Triumph of the Will (a 1935 film)
Triumph of the Will is a 1935 documentary film made by Leni Riefenstahl featuring the Nazi Party Congress in Nuremberg in 1934. I have never seen this famous film from its opening to the end, and I should have done so as soon as I started researching the twentieth century.
One meets a lot of top officials of Nazi and gets a sense of their personalities. Joseph Goebbels looked like a smooth-skinned lizard and Alfred Rosenberg appeared really insecure in person despite his confident writings. One “Wagner” might be Gerhard Wagner, who led the policies of eugenics and euthanasia (I am not sure). Hitler’s speeches were forceful shouting and, yes, sounded exactly like the caricature of Hitler. The similarity of an original and its caricature might be an interesting issue to be investigated.
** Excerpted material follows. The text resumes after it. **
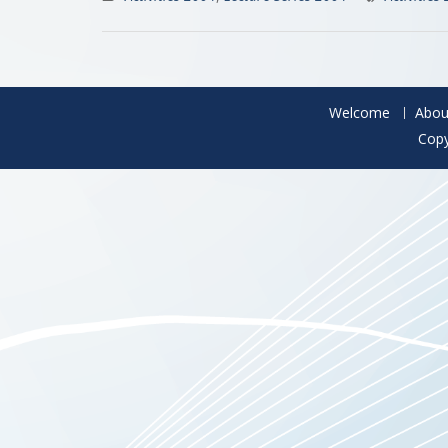
Welcome
Abou
Copy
The most important protagonist of the film was no doubt the masses. About 700,000 Nazi supporters assembled in Nuremberg and they represented the nation. The scenes of gargantuan settings and Riefenstahl’s ingenious camerawork represented the seamless unity of the German nation without any distinction in classes or statuses. The German race was in the blood and the flesh of the individuals who assembled at the congress, and it had long been nourished throughout the history and it would survive the lives of the individuals. What is important is to watch the crystallization of the Nazi theories of race, nation, and individuals in the masterful artwork of Riefenstahl and feel the operation and roar of this huge machine with real people in it.